According to the family of problems, for the aggregation family, 13 types of errors were committed of the 14 identified, being the most frequent: It does not respect the problem-solving structure (D2), without simplifying (D7), Incorrect translation of data into an arithmetic language (D1)and Incorrectly applies the algorithm of the sum of fractions with different denominator is (D9).

Graphic 3.

Frequency of errors present in aggregation problems.

In the problems of the grouping family, the 14 errors were identified, the most frequent being: It does not respect the problem-solving structure (D2), Incorrect translation of data into an arithmetic language (D1), and incorrectly applies the algorithm of the sum of fractions with different denominator (D9).

Graphic 4.

Frequency of errors present in grouping problems.

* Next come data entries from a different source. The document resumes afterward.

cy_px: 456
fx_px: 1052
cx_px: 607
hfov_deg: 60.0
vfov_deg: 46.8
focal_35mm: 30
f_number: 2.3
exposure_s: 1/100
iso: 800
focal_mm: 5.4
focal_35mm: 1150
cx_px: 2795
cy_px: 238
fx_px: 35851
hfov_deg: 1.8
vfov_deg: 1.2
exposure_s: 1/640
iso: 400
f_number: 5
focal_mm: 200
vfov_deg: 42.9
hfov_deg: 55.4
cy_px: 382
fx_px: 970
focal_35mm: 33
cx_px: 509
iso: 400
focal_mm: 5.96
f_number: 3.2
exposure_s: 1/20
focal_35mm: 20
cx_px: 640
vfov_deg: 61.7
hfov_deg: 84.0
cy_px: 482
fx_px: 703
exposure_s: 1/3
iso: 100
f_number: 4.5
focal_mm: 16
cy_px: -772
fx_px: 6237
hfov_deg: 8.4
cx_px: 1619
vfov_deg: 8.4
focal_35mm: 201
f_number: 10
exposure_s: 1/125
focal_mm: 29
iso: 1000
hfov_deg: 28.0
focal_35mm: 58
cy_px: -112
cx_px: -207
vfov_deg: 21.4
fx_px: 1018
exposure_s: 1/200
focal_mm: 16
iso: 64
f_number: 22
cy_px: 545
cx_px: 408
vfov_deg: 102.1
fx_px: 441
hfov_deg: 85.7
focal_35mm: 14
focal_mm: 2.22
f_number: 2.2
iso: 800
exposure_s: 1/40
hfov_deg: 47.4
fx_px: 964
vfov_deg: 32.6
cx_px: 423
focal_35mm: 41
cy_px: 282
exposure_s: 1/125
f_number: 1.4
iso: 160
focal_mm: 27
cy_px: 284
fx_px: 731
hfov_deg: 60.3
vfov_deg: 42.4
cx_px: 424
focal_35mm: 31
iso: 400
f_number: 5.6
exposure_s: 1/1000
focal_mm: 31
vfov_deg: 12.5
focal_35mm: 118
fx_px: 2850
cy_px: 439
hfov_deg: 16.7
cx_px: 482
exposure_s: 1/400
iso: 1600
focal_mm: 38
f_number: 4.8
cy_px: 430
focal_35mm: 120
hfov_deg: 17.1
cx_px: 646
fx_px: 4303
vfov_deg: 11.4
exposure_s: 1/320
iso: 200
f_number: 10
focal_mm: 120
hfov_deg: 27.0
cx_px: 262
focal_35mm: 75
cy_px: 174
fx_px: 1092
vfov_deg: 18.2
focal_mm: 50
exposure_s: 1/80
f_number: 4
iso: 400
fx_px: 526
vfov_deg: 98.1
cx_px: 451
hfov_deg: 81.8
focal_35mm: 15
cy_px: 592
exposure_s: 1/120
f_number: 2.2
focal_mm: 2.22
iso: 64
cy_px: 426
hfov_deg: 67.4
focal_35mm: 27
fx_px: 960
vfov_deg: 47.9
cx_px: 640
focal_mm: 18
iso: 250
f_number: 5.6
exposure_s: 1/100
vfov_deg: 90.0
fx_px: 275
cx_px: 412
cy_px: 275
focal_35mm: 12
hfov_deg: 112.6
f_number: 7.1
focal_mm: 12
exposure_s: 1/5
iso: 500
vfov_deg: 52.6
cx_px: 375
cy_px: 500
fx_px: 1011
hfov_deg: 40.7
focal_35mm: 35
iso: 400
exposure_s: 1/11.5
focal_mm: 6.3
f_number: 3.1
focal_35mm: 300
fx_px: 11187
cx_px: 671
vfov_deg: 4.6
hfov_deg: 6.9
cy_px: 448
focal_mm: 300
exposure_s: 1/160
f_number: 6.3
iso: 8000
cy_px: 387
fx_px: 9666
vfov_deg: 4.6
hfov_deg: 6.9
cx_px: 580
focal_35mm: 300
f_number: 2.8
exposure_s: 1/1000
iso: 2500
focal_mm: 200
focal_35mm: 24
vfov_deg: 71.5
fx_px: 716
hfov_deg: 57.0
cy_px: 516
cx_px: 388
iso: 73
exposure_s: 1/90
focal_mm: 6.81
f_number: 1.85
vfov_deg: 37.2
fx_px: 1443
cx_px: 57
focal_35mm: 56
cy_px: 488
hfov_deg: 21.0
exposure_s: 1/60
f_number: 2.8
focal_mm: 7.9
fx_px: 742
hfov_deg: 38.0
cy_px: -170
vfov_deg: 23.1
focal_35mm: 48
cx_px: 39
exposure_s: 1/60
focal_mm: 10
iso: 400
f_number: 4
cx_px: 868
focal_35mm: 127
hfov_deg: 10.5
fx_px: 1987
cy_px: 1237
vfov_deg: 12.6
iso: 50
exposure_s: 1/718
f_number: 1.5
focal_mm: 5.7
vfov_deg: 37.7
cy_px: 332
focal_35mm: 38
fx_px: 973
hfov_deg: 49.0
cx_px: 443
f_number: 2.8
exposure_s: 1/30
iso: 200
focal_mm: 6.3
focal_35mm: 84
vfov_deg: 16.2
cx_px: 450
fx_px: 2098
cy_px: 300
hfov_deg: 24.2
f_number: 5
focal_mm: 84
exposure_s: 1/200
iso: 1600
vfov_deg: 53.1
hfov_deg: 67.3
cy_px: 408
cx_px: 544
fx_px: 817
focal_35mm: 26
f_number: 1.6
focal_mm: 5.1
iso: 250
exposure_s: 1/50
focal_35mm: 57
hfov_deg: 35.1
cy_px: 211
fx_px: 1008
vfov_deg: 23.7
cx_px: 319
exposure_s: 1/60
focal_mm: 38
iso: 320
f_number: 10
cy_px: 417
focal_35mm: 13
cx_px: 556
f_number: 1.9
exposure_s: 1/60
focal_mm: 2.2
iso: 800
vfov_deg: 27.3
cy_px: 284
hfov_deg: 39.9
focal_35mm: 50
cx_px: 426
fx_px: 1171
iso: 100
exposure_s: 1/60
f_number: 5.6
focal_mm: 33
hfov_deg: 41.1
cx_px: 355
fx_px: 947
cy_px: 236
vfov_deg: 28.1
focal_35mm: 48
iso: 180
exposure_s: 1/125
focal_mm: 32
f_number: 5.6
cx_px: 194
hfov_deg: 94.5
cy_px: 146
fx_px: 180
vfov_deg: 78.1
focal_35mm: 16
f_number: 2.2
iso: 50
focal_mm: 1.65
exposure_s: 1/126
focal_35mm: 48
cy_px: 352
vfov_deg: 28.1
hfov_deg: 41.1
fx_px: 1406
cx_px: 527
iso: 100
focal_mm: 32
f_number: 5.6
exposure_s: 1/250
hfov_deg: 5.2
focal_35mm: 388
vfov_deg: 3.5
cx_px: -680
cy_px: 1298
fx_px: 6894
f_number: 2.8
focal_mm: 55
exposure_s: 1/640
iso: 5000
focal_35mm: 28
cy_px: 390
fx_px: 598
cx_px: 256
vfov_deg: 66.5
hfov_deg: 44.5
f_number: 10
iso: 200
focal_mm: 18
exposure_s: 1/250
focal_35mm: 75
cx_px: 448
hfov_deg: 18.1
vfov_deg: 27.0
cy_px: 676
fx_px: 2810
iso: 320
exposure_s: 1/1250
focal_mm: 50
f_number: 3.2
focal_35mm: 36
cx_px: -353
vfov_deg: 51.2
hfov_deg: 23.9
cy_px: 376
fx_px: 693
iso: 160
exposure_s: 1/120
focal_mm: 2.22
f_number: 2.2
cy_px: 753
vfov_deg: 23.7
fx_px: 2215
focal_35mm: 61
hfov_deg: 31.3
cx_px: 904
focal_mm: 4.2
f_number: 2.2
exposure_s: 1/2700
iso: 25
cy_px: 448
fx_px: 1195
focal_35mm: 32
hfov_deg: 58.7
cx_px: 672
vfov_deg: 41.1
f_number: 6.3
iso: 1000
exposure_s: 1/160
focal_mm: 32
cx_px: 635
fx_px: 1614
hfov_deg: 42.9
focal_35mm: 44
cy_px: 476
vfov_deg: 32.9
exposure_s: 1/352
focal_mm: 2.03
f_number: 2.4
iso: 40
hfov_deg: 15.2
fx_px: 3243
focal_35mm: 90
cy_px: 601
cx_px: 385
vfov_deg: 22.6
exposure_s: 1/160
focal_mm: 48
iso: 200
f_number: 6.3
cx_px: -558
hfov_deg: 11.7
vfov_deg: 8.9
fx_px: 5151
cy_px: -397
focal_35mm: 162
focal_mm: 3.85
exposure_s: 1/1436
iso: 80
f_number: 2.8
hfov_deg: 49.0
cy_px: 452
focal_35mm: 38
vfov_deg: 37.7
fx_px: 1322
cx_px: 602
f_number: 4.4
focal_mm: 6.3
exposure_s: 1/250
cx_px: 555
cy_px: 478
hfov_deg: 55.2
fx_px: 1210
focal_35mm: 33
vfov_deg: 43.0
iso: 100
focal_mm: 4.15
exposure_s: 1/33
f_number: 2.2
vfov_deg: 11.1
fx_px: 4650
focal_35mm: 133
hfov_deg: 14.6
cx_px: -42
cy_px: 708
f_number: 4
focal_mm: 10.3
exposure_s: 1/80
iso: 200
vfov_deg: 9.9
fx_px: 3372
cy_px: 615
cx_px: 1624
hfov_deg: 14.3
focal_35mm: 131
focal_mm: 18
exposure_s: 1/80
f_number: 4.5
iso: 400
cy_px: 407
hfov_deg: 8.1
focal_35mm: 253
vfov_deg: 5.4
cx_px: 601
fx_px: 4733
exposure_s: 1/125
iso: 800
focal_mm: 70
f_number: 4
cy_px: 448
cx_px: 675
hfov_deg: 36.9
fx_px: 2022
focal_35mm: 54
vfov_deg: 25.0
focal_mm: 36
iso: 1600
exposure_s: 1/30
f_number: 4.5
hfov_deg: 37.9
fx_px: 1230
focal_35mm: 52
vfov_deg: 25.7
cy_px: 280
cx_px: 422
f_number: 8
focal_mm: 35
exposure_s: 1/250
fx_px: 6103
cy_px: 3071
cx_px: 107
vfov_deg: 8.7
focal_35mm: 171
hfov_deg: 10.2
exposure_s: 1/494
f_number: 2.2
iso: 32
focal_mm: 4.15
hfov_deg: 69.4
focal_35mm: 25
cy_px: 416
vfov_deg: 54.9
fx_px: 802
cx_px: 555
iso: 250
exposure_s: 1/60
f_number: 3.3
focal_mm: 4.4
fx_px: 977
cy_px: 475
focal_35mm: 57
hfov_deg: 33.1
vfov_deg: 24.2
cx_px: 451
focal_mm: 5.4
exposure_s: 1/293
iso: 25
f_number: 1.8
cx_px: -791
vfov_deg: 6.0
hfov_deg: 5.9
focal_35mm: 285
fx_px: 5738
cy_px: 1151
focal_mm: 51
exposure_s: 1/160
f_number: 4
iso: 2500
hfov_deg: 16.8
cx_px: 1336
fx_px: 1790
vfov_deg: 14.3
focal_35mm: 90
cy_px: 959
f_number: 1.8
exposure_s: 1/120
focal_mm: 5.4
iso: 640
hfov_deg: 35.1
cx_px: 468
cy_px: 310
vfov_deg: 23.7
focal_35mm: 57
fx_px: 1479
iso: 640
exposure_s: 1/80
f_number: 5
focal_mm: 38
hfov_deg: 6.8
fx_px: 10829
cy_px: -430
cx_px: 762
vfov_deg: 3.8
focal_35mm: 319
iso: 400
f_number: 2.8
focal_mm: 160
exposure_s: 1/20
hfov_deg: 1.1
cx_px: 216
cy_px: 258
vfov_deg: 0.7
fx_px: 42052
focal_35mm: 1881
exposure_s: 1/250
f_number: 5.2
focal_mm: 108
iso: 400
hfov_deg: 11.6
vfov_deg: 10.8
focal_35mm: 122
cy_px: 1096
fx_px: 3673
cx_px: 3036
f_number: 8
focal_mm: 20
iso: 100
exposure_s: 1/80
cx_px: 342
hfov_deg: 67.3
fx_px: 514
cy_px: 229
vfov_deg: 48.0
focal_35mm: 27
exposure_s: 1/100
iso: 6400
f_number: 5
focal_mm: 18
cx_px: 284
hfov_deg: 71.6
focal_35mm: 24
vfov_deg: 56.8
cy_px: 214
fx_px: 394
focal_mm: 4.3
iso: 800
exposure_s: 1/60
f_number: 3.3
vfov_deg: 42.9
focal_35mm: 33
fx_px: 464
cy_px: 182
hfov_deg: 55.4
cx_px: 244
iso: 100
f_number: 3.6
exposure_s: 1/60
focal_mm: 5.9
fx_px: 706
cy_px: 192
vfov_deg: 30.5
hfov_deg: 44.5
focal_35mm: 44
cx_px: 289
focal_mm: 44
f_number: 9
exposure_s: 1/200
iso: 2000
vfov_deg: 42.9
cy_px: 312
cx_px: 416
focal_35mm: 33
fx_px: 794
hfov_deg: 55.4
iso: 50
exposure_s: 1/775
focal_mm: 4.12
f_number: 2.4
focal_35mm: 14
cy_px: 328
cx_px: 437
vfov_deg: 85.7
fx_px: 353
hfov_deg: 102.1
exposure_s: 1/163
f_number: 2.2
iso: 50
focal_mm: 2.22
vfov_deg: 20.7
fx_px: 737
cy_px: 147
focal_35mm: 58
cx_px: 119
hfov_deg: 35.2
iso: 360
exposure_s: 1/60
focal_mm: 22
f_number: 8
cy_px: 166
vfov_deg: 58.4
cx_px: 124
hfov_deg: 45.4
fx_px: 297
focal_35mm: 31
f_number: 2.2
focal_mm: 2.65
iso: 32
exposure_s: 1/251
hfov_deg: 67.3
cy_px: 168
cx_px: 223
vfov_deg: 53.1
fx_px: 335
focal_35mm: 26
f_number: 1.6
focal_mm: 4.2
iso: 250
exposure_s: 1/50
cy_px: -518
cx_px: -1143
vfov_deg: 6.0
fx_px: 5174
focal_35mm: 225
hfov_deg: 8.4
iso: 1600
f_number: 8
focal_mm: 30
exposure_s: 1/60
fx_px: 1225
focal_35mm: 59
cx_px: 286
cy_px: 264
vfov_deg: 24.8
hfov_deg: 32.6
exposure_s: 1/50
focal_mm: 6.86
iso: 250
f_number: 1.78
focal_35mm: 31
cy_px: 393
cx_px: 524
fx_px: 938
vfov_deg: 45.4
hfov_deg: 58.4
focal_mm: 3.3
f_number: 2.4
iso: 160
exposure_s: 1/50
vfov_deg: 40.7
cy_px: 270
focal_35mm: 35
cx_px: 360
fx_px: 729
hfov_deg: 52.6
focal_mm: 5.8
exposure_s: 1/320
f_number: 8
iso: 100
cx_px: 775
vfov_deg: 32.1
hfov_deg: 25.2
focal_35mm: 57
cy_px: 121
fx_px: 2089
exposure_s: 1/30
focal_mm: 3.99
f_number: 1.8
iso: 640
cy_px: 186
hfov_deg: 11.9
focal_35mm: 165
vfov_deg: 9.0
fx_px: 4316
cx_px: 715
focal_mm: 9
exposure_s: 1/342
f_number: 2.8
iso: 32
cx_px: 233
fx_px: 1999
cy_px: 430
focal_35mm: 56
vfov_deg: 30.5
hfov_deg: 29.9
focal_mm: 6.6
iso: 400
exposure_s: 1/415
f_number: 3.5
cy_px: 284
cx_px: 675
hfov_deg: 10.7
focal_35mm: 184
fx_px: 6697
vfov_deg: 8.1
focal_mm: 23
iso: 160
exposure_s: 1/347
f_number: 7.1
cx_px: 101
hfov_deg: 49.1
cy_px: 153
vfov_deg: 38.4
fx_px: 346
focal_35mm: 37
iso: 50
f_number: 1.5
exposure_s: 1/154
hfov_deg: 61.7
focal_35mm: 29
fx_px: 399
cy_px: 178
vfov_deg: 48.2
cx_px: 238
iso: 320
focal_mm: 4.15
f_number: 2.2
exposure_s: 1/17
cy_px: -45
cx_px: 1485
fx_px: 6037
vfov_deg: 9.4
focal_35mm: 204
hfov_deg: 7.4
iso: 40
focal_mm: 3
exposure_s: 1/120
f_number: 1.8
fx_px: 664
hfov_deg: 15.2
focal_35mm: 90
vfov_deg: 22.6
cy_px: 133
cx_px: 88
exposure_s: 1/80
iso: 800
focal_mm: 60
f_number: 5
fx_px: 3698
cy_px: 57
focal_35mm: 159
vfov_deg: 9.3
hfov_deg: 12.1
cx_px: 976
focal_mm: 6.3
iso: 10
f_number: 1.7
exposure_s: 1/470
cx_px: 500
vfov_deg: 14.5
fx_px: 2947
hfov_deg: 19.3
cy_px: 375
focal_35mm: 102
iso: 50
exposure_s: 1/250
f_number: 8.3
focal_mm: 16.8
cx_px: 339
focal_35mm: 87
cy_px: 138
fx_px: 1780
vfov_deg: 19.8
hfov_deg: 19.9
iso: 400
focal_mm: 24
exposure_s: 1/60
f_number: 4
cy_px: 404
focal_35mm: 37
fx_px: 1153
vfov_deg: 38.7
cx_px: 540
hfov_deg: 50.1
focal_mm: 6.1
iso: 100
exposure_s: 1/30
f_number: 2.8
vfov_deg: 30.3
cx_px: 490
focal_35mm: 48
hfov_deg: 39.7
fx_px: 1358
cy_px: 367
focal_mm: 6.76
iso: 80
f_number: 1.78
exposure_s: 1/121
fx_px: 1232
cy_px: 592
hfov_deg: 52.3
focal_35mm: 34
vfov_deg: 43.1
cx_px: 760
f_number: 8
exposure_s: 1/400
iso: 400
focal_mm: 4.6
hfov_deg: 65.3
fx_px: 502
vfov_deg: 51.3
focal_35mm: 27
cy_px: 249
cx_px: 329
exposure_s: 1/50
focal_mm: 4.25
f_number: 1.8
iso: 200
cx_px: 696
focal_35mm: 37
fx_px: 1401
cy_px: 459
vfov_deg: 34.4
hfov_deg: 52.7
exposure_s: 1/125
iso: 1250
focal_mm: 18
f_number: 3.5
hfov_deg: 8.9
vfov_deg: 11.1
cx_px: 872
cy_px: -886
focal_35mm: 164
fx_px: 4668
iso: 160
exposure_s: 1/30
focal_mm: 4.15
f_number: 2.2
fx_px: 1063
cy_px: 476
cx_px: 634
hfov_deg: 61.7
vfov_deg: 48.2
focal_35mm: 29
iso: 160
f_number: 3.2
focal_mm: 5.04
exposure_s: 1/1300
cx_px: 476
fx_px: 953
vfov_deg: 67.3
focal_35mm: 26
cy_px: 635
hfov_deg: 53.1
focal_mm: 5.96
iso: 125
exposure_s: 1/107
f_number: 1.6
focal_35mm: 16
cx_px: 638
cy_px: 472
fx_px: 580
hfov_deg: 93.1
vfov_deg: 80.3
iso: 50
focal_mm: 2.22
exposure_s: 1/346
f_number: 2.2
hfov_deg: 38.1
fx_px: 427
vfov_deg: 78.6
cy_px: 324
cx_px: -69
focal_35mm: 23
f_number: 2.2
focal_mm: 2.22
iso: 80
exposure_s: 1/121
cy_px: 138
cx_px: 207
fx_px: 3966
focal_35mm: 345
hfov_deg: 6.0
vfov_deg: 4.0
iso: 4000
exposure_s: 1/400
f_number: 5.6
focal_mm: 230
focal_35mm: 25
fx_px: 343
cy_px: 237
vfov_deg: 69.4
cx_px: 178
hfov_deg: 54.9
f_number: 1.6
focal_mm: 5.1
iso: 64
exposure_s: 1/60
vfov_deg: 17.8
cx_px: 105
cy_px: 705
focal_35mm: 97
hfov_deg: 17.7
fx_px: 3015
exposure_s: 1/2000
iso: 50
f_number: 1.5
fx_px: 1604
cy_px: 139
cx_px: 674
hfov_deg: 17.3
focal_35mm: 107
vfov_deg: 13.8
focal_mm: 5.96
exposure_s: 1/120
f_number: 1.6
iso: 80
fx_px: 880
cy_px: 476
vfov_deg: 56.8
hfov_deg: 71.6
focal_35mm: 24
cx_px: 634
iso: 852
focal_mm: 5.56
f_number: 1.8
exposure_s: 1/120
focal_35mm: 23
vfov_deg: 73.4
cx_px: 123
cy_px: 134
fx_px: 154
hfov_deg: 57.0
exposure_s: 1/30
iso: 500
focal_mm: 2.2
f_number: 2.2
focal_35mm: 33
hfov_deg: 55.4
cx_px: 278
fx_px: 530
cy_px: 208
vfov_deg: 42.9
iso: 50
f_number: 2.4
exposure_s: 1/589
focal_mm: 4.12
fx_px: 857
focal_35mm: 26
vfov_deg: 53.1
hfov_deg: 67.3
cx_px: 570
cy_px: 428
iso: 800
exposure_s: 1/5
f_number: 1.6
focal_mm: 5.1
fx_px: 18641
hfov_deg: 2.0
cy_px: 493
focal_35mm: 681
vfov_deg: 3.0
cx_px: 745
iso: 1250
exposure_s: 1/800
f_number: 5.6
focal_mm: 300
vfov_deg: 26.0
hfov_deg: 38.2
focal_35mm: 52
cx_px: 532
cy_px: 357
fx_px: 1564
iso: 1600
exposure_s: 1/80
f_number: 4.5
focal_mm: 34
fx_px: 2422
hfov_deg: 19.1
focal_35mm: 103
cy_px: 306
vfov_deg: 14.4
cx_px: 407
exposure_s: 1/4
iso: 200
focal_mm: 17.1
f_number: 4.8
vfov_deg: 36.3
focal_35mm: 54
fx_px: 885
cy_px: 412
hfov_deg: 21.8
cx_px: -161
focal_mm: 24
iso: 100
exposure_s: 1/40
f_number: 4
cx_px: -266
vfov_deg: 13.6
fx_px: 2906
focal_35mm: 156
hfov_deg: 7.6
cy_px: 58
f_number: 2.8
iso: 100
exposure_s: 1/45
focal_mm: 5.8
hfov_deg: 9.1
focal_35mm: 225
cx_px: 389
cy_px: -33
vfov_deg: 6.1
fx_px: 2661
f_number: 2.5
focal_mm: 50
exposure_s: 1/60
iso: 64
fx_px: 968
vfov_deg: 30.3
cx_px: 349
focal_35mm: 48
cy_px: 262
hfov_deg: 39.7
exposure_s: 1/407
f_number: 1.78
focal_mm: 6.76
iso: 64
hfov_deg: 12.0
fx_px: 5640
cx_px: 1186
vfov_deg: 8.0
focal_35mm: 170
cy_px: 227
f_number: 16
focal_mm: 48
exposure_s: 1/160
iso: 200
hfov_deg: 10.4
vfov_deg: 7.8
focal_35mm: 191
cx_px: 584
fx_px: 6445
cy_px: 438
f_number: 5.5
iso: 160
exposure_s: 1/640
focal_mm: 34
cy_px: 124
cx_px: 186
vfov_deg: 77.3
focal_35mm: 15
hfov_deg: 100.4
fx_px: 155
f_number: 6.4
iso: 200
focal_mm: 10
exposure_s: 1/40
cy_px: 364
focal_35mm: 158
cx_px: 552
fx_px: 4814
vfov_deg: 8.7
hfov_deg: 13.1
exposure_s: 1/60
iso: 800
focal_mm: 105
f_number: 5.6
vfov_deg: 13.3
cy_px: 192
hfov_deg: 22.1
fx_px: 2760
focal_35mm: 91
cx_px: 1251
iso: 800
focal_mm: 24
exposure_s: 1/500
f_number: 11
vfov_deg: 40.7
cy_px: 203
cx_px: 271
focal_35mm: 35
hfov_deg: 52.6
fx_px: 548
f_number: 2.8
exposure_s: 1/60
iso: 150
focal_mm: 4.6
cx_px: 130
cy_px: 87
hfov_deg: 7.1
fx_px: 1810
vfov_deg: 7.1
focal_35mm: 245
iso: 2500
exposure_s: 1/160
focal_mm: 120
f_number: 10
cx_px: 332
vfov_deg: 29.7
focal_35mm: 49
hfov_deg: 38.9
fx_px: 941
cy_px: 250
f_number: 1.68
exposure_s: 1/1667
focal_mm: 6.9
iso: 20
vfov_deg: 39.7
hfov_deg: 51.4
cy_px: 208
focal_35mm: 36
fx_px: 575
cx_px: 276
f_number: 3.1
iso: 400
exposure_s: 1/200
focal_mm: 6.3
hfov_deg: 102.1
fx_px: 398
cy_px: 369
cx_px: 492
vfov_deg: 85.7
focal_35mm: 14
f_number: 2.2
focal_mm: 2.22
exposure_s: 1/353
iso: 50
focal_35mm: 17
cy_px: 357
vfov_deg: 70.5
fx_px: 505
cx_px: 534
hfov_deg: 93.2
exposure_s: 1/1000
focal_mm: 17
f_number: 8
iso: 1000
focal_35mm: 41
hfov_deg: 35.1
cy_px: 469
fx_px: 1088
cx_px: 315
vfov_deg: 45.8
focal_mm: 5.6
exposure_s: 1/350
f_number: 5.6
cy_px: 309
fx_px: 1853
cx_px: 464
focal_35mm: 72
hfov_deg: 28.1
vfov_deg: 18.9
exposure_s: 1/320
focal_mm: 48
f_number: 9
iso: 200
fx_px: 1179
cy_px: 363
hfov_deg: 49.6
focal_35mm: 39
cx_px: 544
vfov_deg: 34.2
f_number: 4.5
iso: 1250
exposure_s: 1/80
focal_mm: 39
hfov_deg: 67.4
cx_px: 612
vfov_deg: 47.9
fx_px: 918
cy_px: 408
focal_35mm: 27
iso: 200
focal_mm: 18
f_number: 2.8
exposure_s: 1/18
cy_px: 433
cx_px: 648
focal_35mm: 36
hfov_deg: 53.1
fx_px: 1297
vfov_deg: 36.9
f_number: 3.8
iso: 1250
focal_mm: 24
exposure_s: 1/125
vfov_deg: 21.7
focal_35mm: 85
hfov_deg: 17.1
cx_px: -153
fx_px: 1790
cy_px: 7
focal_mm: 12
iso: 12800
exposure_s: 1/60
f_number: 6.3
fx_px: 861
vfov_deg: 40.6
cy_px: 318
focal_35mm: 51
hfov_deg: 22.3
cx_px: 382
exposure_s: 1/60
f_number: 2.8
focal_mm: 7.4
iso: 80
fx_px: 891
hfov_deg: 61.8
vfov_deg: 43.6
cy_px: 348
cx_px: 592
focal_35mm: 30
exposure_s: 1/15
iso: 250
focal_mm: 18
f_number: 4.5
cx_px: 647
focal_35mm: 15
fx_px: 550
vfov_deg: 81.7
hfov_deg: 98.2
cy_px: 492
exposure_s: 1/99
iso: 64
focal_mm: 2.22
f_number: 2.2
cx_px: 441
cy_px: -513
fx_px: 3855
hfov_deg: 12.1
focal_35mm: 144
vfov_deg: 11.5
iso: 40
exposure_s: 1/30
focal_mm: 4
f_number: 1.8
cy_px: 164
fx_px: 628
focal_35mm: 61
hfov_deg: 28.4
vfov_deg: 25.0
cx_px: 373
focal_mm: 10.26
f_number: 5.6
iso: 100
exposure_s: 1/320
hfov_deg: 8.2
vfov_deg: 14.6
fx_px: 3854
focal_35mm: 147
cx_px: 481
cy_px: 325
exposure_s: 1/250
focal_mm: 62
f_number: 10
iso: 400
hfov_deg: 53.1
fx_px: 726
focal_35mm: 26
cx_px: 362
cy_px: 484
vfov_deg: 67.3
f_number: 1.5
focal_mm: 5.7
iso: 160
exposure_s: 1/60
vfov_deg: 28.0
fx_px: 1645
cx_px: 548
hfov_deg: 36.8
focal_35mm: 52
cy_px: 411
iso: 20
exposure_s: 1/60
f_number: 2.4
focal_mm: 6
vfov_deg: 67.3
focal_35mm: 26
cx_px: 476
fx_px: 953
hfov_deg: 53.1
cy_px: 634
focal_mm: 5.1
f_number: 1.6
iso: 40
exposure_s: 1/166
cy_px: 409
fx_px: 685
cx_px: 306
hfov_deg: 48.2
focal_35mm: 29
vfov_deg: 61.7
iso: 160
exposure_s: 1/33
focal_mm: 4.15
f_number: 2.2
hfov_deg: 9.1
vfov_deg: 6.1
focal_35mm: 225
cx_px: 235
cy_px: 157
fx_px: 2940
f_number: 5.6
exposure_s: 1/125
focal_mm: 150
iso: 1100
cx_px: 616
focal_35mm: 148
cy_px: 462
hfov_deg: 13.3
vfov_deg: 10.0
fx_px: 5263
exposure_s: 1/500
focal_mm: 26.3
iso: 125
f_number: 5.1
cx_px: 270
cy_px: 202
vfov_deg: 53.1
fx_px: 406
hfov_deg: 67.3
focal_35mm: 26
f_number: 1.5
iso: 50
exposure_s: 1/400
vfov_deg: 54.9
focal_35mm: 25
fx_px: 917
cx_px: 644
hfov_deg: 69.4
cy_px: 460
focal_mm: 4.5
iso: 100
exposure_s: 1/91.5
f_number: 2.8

When reviewing the errors by a family of problems and by sex it is obtained that men made more mistakes than women, with percentages of 54.94% and 45.06%, respectively. In addition, for women, both families generate the same difficulty, while men make more mistakes in the grouping family, which means that it generates greater difficulty.

CONCLUSIONS

After having carried out the research process, with the data obtained, we can confirm that students present difficulties in the correct interpretation of the statement of a problem and when operating fractions of different denominators.

It was possible to identify that the most mistakes committed by students were: do not respect the problem-solving structure (D2), Incorrect translation of data into an arithmetic language (D1), and incorrectly applying the algorithm in the sum of fractions of the different denominator is (D9 ), which represent 30.04%, 14.13% and 12.25% of the total errors made in the study, respectively. It is important to note that none of the students tried to find equivalent fractions to add fractions of different denominators, this means that they do not know or do not master the algorithm of the sum of fractions via fraction enlargement.

The data obtained show that more errors were made in the grouping problems (52.17%), however, the percentages of errors made in each family of problems concerning the total of errors made in the study, are similar.

In the Nicaraguan context, the classification of Casajús (2005) is insufficient to make a classification of errors in primary education on fractions, so we propose as future work the design and validation of an instrument that allows identifying the errors that students commit during their productions in the resolution of additive problems of verbal statements that involve fractions.

In addition, it is evident that students, although they have ideas to solve problems, these present inconsistency and fail to concretize it due to failures in operations with fractions and little practice in the translation of the verbal problem into arithmetic language.